ARIES Conference Call, 14 May, 2001

Documented by L. Waganer

(ANL) -
(Boeing) Waganer
(DOE) -
(FPA) -
(GA) Petzoldt, Schultz
(GT) -
(INEEL) Petti
(LANL) -
(LBL) Yu
(LLNL) -
(MIT) -
(NRL) Sethian
(PPPL) Brown (Tom), Heitzenroeder, LaMarche (Paul)
(RPI) Steiner
(SNL) -
(TSI) -
(UCSD) Miller, Tillack, Wang
(UW) El-Guebaly, Haynes


L. Waganer noted the date for the next ARIES meeting is June 7-8 with two full days of presentations at UCSD. Les Waganer suggested sending him tentative presentation titles to help prepare the draft meeting agenda.

John Sethian told the group that there is a laser IFE meeting at NRL on May 31-June 1. Any person interested in attending should call John for arrangements.


Chamber Wall Engineering

Don Haynes mentioned he received the HI threat spectrum from John Perkins. During the transcription process, some errors showed in the first few spectra bins. Don has corrected the data and he will transmit it to people who need the data. In addition, he is sending the data to Mark Tillack for installation on the ARIES Web site. Don is starting to evaluate the dry wall materials using the new HI threat spectrum. He was soliciting the first wall material candidates to be considered (e.g., C and W). Upon Rene Raffrayís return, he should be able to provide more definitive first wall material suggestions. Until then, C and W could be evaluated as the upper and lower bounds of likely materials.

Mark Tillack reported that Rene Raffray is in Europe. Mark said that Xueren Wang is looking at deposition and thermal response at the wetted wall surface. Mark said he was looking at evacuation of the dry wall chamber, conductance limits, gas kinetics and, the process of extracting the target debris from the xenon. Mark is developing the preliminary requirements for the wetted wall concept to be presented at the next meeting.

Chamber Nuclear Analysis

Laila El-Guebaly remarked that she has been looking at protection schemes for the laser final focus system by researching literature of other schemes to determine shielding options.

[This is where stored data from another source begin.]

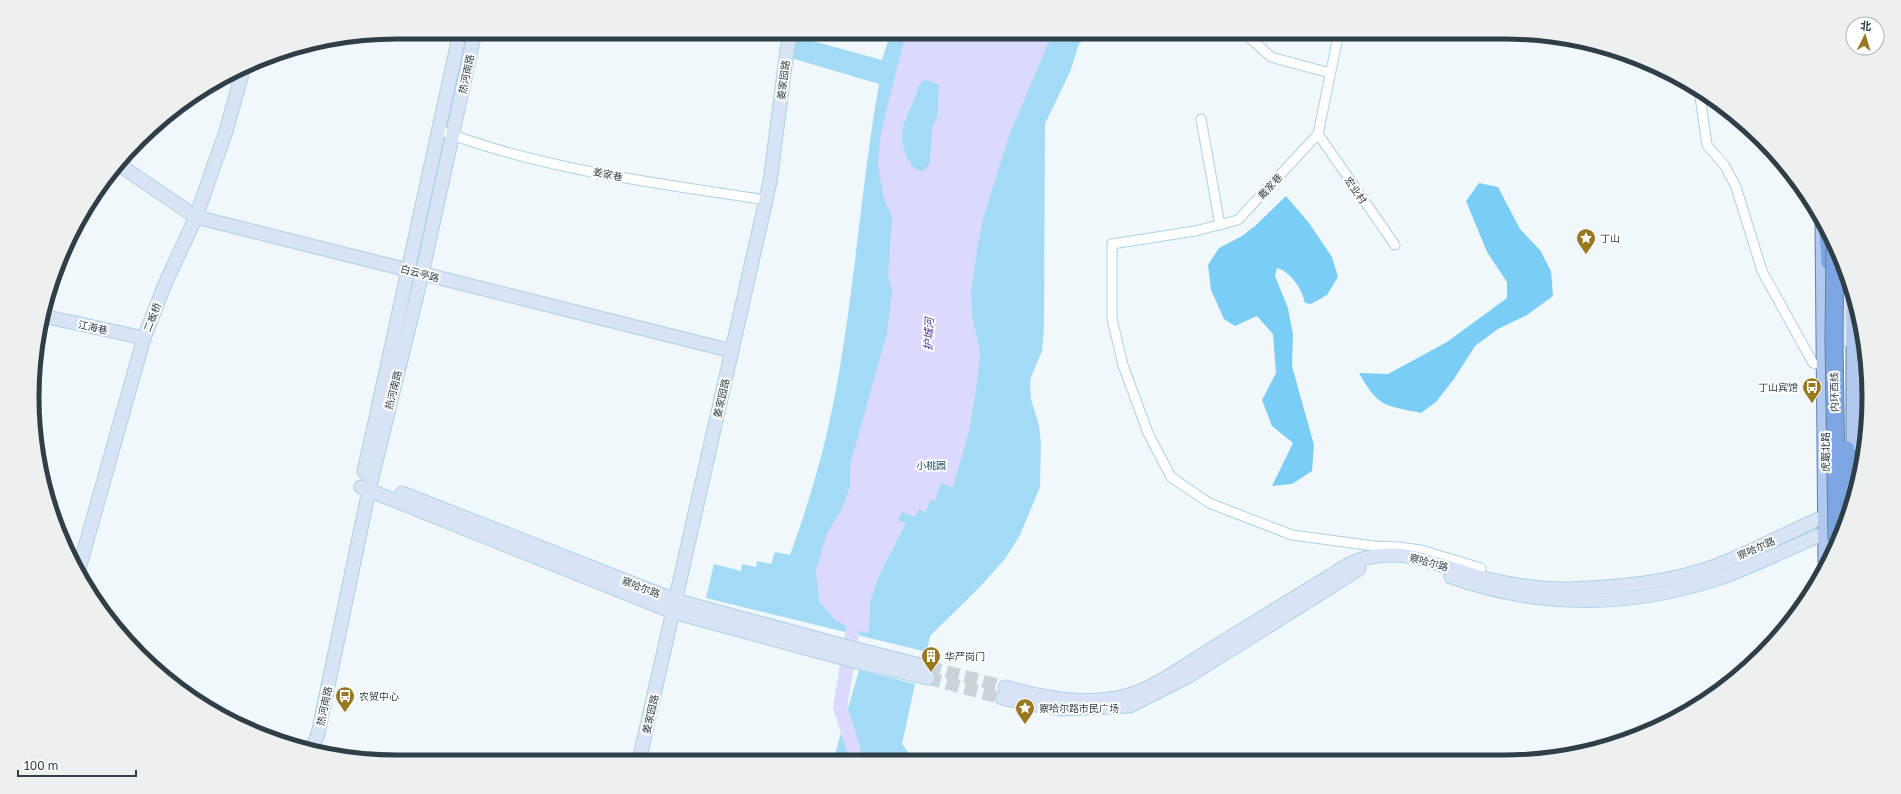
<svg xmlns="http://www.w3.org/2000/svg" width="1901" height="794" viewBox="0 0 1901 794" font-family="'Golos Text','Noto Sans SC',sans-serif">
	<style>
		.green { fill: #a3dbf7 }
		.forest { fill: #7acef5 }
		.water { fill: #dbdafe; fill-rule: evenodd }
		.lines { fill: none; stroke-linecap: round; stroke-linejoin: round }
		.river { stroke: #dbdafe; stroke-width: 14 }
		.secondary-tunnel { stroke: #cad3d8; stroke-width: 13; stroke-dasharray: 13 6; stroke-linecap: butt }
		.street-casing { stroke: #abd2e6; stroke-width: 11 }
		.secondary-casing { stroke: #abd2e6; stroke-width: 15 }
		.primary-casing { stroke: #6281ac; stroke-width: 17 }
		.highway-casing { stroke: #6281ac; stroke-width: 19 }
		.street { stroke: #fff; stroke-width: 9 }
		.secondary { stroke: #d8e4f6; stroke-width: 13 }
		.primary { stroke: #b1c9ee; stroke-width: 15 }
		.highway { stroke: #7da5e2; stroke-width: 17 }
		.highway-bridge-casing { stroke: #6281ac; stroke-width: 19; stroke-linecap: butt }
		.highway-bridge { stroke: #7da5e2; stroke-width: 17 }
		.labels { text-anchor: middle; dominant-baseline: central; stroke-width: 4; stroke-linejoin: round; paint-order: stroke }
		.street-label { font-size: 10px; fill: #2f3f47; stroke: #fff }
		.poi-label { font-size: 10px; fill: #2f3f47; stroke: #fff; text-anchor: start }
		.park-label { font-size: 10px; fill: #215064; stroke: #fff }
		.water-label { font-size: 11px; font-style: italic; fill: #4f3c9f; stroke: #fff }
		.rim { fill: none; stroke: #2f3f47; stroke-width: 5 }
	</style>
	<rect width="100%" height="100%" fill="#f1f8fc"/>
	<g class="green">
		<path d="M891 32H1090L1079 44 1070 72 1045 124 1044 329 1042 351 1031 377 1030 384 1031 399 1039 425 1041 443 1040 487 1020 535 1005 559 978 589 930 636 927 652 706 598 714 564 741 571 742 564 756 567 757 561 771 564 775 552 790 555C807 508 822 459 832 410 854 302 860 192 879 84L791 58 798 37 882 60Z"/>
		<path d="M859 670 915 684 902 744 915 761H833Z"/>
	</g>
	<g class="forest">
		<path d="M1479 183 1498 187 1520 229 1540 250 1551 271 1553 296 1527 315 1498 329 1475 346 1454 379 1436 402 1421 413C1384 405 1379 408 1359 373L1388 374 1447 342 1507 298V282L1487 252 1466 201Z"/>
		<path d="M1286 196 1309 223 1332 257 1338 277 1327 295 1311 304 1305 303C1302 289 1291 272 1277 268L1275 276 1288 308 1293 335 1292 366 1314 445 1312 471 1292 484 1272 486 1293 443 1272 426 1262 400 1276 373 1273 334 1257 316 1235 326 1224 319 1211 290 1208 265 1219 248 1242 236 1255 226Z"/>
	</g>
	<path class="water" d="M906 32H1053L1009 136 983 219 978 244 971 293 972 315 980 352 977 384 969 431 953 488 941 483 935 501 930 500 926 513 919 509 915 517 902 512 898 520 906 523 879 576 870 603 869 633 853 630 835 620 819 601 816 570 827 533 841 510 850 487V465L887 333 892 292 888 276 892 218 883 195 878 163 881 132ZM925 80 930 81 939 85 938 106 937 118 932 127 930 163 924 171C915 171 912 166 908 159 896 134 905 121 915 98 918 90 917 84 925 80Z"/>
	<g class="lines">
		<path class="river" d="M851 611 853 630 840 707 853 747 855 761"/>
		<g class="secondary-tunnel">
			<path d="M928 667 1005 687"/>
			<path d="M928 678 1002 698"/>
		</g>
		<g class="street-casing">
			<g id="street">
				<path d="M1243 32 1271 57 1330 73"/>
				<path d="M1339 32 1318 134 1238 220 1195 231 1112 244V319L1123 365 1148 433 1171 477 1209 503 1292 535 1374 546 1398 547 1421 550 1481 568 1478 583"/>
				<path d="M1699 90 1707 145 1725 166 1736 187 1762 271 1813 363 1824 366"/>
				<path d="M1201 119 1220 225"/>
				<path d="M439 130C543 170 657 183 766 200"/>
				<path d="M1318 134 1395 245"/>
			</g>
		</g>
		<g class="secondary-casing">
			<g id="secondary">
				<path d="M121 166 196 217 732 351"/>
				<path d="M43 316 144 338"/>
				<path d="M1845 340 1847 277"/>
				<path d="M364 472 460 32"/>
				<path d="M361 487 673 612 861 663 928 678"/>
				<path d="M402 493 675 600 837 644 928 667"/>
				<path d="M78 572 144 338 165 284 196 217 226 131 244 67"/>
				<path d="M1451 577C1538 608 1629 608 1717 579 1757 565 1795 545 1835 529"/>
				<path d="M1005 687C1044 698 1085 706 1125 696 1153 689 1184 666 1208 651 1249 626 1290 601 1330 576 1339 570 1349 563 1359 560 1405 546 1437 565 1479 577 1508 584 1539 590 1569 589 1617 587 1669 583 1715 566 1755 551 1793 529 1833 513"/>
				<path d="M1002 698 1024 703 1062 709 1130 706 1189 676 1359 569"/>
				<path d="M312 748 318 734 369 490 422 274 475 32"/>
				<path d="M639 761 770 182 787 50 791 32"/>
			</g>
		</g>
		<g class="primary-casing">
			<g id="primary">
				<path d="M1823 223 1826 562"/>
				<path d="M1854 296V470"/>
			</g>
		</g>
		<g class="highway-casing">
			<path id="highway" d="M1828 230 1830 262"/>
		</g>
		<use href="#street" class="street"/>
		<use href="#secondary" class="secondary"/>
		<use href="#primary" class="primary"/>
		<use href="#highway" class="highway"/>
		<g class="highway-bridge-casing">
			<g id="highway-bridge">
				<path d="M1835 244 1834 340 1837 540"/>
				<path d="M1846 450 1848 517"/>
			</g>
		</g>
		<use href="#highway-bridge" class="highway-bridge"/>
	</g>
	<defs>
		<g id="sight-pin" transform="scale(1)"><path d="M0 17L-7.5 6A9.5 9.5 0 1 1 7.5 6Z" fill="#987922" stroke="#fff"/><path d="M0-6L1.8-2.2L6-1.7L2.9 1.2L3.7 5.4L0 3.3L-3.7 5.4L-2.9 1.2L-6-1.7L-1.8-2.2Z" fill="#fff"/></g>
		<g id="bus-pin" transform="scale(1)"><path d="M0 17L-7.5 6A9.5 9.5 0 1 1 7.5 6Z" fill="#987922" stroke="#fff"/><path d="M-5-6H5V4H4V6H2V4H-2V6H-4V4H-5ZM-3.5-4V0h7V-4ZM-3.5 1.2v1.5H-2V1.2ZM2 1.2v1.5H3.5V1.2Z" fill="#fff"/></g>
		<g id="building-pin" transform="scale(1)"><path d="M0 17L-7.5 6A9.5 9.5 0 1 1 7.5 6Z" fill="#987922" stroke="#fff"/><path d="M-4-6H4V6H1V3H-1V6H-4ZM-2.5-4.3h1.7v1.8h-1.7ZM.8-4.3h1.7v1.8H.8ZM-2.5-1h1.7V.8h-1.7ZM.8-1h1.7V.8H.8Z" fill="#fff"/></g>
	</defs>
	<g fill-rule="evenodd">
		<use href="#sight-pin" x="1586" y="238"/>
		<use href="#bus-pin" x="1812" y="387"/>
		<use href="#building-pin" x="931" y="656"/>
		<use href="#bus-pin" x="345" y="696"/>
		<use href="#sight-pin" x="1025" y="708"/>
	</g>
	<g class="labels">
		<g class="street-label">
			<text transform="translate(466 74) rotate(-78)">热河南路</text>
			<text transform="translate(783 80) rotate(-83)">姜家园路</text>
			<text transform="translate(608 174) rotate(11)">姜家巷</text>
			<text transform="translate(1270 186) rotate(-47)">戴家巷</text>
			<text transform="translate(1356 190) rotate(55)">宏业村</text>
			<text transform="translate(420 273) rotate(15)">白云亭路</text>
			<text transform="translate(152 317) rotate(-68)">二板桥</text>
			<text transform="translate(93 327) rotate(12)">江海巷</text>
			<text transform="translate(393 390) rotate(-76)">热河南路</text>
			<text transform="translate(1834 392) rotate(-91)">内环西线</text>
			<text transform="translate(721 398) rotate(-77)">姜家园路</text>
			<text transform="translate(1825 452) rotate(-90)">虎踞北路</text>
			<text transform="translate(1756 548) rotate(-24)">察哈尔路</text>
			<text transform="translate(1429 562) rotate(15)">察哈尔路</text>
			<text transform="translate(641 587) rotate(21)">察哈尔路</text>
			<text transform="translate(324 706) rotate(-78)">热河南路</text>
			<text transform="translate(650 714) rotate(-77)">姜家园路</text>
		</g>
		<g class="poi-label">
			<text x="1600" y="238">丁山</text>
			<text x="1798" y="387" text-anchor="end">丁山宾馆</text>
			<text x="945" y="656">华严岗门</text>
			<text x="359" y="696">农贸中心</text>
			<text x="1039" y="708">察哈尔路市民广场</text>
		</g>
		<g class="park-label">
			<text x="931" y="465">小桃园</text>
		</g>
		<g class="water-label">
			<text transform="translate(928 334) rotate(-87)">护城河</text>
		</g>
	</g>
	<path d="M0 0H1901V794H0ZM397 39H1504A358 358 0 0 1 1862 397V397A358 358 0 0 1 1504 755H397A358 358 0 0 1 39 397V397A358 358 0 0 1 397 39Z" fill="#eef0f0" fill-rule="evenodd"/>
	<path class="rim" d="M397 39H1504A358 358 0 0 1 1862 397V397A358 358 0 0 1 1504 755H397A358 358 0 0 1 39 397V397A358 358 0 0 1 397 39Z"/>
	<g transform="translate(1865 36) rotate(5)"><circle r="19" fill="#ffffff" stroke="#acb2b5"/>
	<path d="M0-3L7 15L0 10L-7 15Z" fill="#987922"/>
	<text y="-6" font-size="11" font-weight="bold" text-anchor="middle" fill="#2f3f47">北</text>
	</g>
	<path d="M18 770v6h118v-6" fill="none" stroke="#2f3f47" stroke-width="2"/>
	<text x="24" y="770" font-size="12" fill="#2f3f47" stroke="#ffffff" stroke-width="3" paint-order="stroke">100 m</text>
</svg>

Drivers and Beam Transport

Simon Yu talked about beam transport options. He thought one of the open questions is the insulator required around the HI beam penetrations. This insulator prevents arcing from the beam to a near-by conductive surface. Les suggested silicon nitride as a ceramic insulator, but noting that the conductive target materials might condense onto these insulator surfaces and cause them to become conductive.

Simon Yu noted that Mission Research is assessing the self-pinch beam transport models to determine the possible pressure regimes for the pinch effect to work. The early results suggest a broad operating window might be possible. He said he might contact someone to present the results at the June meeting in Simonís absence.

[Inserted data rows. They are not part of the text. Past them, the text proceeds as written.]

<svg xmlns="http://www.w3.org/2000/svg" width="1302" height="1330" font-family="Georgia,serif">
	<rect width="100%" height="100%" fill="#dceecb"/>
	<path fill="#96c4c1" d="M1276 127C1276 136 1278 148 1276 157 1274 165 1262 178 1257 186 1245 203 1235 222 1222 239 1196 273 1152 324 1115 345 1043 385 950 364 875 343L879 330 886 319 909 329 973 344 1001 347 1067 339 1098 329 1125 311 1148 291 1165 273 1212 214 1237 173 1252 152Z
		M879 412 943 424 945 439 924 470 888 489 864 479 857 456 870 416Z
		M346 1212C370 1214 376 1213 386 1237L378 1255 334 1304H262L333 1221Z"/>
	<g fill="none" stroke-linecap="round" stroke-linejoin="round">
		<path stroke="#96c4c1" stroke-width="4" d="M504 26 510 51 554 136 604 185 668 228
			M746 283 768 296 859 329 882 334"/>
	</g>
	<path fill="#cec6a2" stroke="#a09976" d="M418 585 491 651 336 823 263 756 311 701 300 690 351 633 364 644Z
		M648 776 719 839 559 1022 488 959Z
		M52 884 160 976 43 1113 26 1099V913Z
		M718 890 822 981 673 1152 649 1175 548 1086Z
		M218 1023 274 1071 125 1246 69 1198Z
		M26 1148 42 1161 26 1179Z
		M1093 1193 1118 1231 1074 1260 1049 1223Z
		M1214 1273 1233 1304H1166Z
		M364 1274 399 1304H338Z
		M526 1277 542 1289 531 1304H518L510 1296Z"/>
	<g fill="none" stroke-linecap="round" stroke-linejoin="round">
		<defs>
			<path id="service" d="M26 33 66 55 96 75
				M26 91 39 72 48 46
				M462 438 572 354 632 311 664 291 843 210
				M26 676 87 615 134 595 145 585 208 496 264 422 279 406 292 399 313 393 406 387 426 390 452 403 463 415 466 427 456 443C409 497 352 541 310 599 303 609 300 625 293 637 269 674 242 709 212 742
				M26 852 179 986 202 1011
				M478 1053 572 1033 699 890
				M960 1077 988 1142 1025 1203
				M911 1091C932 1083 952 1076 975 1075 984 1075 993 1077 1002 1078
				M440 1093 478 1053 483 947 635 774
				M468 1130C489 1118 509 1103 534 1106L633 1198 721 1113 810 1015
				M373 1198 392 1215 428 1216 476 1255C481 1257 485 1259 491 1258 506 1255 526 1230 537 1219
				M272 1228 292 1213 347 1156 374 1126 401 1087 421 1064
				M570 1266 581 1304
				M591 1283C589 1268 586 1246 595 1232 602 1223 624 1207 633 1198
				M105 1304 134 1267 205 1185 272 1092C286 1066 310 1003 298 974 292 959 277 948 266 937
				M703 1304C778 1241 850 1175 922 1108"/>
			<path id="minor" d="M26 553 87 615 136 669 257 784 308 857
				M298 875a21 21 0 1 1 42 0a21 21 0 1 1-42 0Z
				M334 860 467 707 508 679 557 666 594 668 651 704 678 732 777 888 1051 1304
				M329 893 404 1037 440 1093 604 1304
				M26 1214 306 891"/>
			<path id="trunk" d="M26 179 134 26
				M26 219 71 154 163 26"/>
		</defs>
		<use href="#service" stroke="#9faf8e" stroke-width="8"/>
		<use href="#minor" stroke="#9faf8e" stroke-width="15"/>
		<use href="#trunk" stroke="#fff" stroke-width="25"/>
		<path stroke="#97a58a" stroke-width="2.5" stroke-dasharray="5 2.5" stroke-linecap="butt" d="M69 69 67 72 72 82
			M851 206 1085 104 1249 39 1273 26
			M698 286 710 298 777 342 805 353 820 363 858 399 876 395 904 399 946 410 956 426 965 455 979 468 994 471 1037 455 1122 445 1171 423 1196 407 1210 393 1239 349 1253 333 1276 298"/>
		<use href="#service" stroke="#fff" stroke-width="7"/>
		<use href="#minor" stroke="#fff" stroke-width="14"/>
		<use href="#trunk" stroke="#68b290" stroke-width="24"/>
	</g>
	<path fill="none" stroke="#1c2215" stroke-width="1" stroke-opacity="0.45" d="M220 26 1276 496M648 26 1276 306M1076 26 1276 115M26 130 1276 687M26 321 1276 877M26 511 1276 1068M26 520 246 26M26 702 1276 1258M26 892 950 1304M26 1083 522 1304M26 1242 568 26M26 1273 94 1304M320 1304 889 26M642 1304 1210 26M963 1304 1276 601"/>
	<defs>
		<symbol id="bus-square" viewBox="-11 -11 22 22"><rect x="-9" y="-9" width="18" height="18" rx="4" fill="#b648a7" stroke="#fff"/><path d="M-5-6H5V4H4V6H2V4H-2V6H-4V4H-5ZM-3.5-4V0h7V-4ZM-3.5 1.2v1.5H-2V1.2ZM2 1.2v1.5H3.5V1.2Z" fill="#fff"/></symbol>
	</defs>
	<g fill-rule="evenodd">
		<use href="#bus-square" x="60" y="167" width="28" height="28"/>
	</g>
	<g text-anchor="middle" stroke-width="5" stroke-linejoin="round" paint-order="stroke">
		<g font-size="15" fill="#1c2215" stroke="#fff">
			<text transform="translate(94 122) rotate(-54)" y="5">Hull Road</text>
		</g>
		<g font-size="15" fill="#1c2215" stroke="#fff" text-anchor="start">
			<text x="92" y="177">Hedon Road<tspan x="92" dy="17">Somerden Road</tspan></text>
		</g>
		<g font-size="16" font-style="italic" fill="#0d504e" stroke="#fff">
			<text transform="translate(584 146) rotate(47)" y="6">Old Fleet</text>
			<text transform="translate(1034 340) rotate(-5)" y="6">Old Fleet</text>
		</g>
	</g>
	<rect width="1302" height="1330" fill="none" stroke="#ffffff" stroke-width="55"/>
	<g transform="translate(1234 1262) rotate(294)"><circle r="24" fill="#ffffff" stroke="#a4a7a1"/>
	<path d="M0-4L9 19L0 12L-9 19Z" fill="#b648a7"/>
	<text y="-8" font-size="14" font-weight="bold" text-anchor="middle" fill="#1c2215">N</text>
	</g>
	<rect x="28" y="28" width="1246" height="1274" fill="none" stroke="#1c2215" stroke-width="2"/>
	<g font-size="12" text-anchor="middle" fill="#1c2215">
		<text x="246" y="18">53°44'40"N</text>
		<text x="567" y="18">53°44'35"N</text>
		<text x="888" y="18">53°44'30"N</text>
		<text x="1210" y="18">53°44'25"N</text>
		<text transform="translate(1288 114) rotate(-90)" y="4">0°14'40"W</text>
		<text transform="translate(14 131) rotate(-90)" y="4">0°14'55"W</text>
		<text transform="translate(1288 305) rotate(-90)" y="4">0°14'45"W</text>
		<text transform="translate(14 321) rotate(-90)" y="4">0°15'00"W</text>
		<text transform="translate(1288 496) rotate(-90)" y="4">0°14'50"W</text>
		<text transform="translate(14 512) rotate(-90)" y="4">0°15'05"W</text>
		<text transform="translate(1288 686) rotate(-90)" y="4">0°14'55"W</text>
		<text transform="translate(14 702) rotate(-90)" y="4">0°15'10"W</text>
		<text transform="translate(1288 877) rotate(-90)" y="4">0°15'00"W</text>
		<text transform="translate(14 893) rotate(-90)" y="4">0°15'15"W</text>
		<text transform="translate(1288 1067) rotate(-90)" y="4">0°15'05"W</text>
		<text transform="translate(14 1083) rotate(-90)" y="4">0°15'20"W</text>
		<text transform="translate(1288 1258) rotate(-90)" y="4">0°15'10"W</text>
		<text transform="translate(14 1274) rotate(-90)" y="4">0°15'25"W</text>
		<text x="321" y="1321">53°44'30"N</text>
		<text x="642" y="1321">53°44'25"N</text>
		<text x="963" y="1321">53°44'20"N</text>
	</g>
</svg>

Simon mentioned that at the beam transport workshop, a hose instability was discussed. Results to date indicate this instability might not be as serious as previously thought.

Phil Heitzenroeder told the group that PPPL has been investigating and analyzing the final focusing magnet system, working with Simon Yu and Leslie Bromberg (who is responsible for the magnet design.) Paul LaMarche is defining the vacuum system and Tom Brown is designing the magnet layout. Paul outlined his approach to pump the beamlines connected to the power chamber, which is maintained at 5 torr. Paul mentioned there are 124 beamlines with diameters of 3 cm. Simon noted that 124 beamlines converge into two physical penetrations into the chamber. Paul said he was considering using Roots blowers around 6000-liters/sec capacity. Base pressure in the beamlines is to be 10-5 to 10-4 torr. Les Waganer volunteered to provide some similar data from the Prometheus study to PPPL.

Tom Brown said that he had installed a layout of the final focus magnet on the ARIES Web site. Tom is adopting a modular approach for the magnet array with º of the magnets per module. Tom used the blowers Paul specified and determined there would be 20 per side for a total of 40 active pumps. Each pump would use two motors, ~100 hp for primary stage and ~30 hp for secondary stage. This would total to 4 MW of vacuum pump power for this design approach. It was suggested that a rotating mechanical shutter might reduce the pumping load by a factor of 10.

Target Fabrication, Injection, and Tracking

Ron Petzoldt mentioned that at the recent ID target meeting Mark Herrmann reported positive results about the high yield target. The surface roughness requirements could be relaxed and still achieve the desired performance. Ken Shultz affirmed the results were very positive for target fabrication capabilities. More details were requested and Ron said he would verify with Mark Herrmann if the results could be published on our web site. The attendees at the ID target meeting agreed to examine the range of possible materials with regard to manufacturing, safety, radiation effects, etc.

Ron reported that GA has coated mandrels with gold to measure argon and helium permeation with the following results.

Argon, time to halve pressure Helium, time to halve pressure
Uncoated mandrel 3.6 h 8 m
Gold-coated mandrel24 h70 m

Off Normal Event Assessment

Don Steiner said he has requested UCSD to provide data on the consequences of off normal shots on the all wall concepts. He is also working with INEEL to find technologies similar to that of targets to assess quality control on large production quantities of precise components. GA said that they are doing such assessments and would be willing to work with Don.

Systems Assessment

Ron Miller said that Wayne Meier provided a set of HI driver efficiencies to use in the ASC code. Ron noted that the provider of the software package he has been assessing has been sold, but the package is still being supported. He is continuing his assessment and plans a more thorough discussion at the next meeting.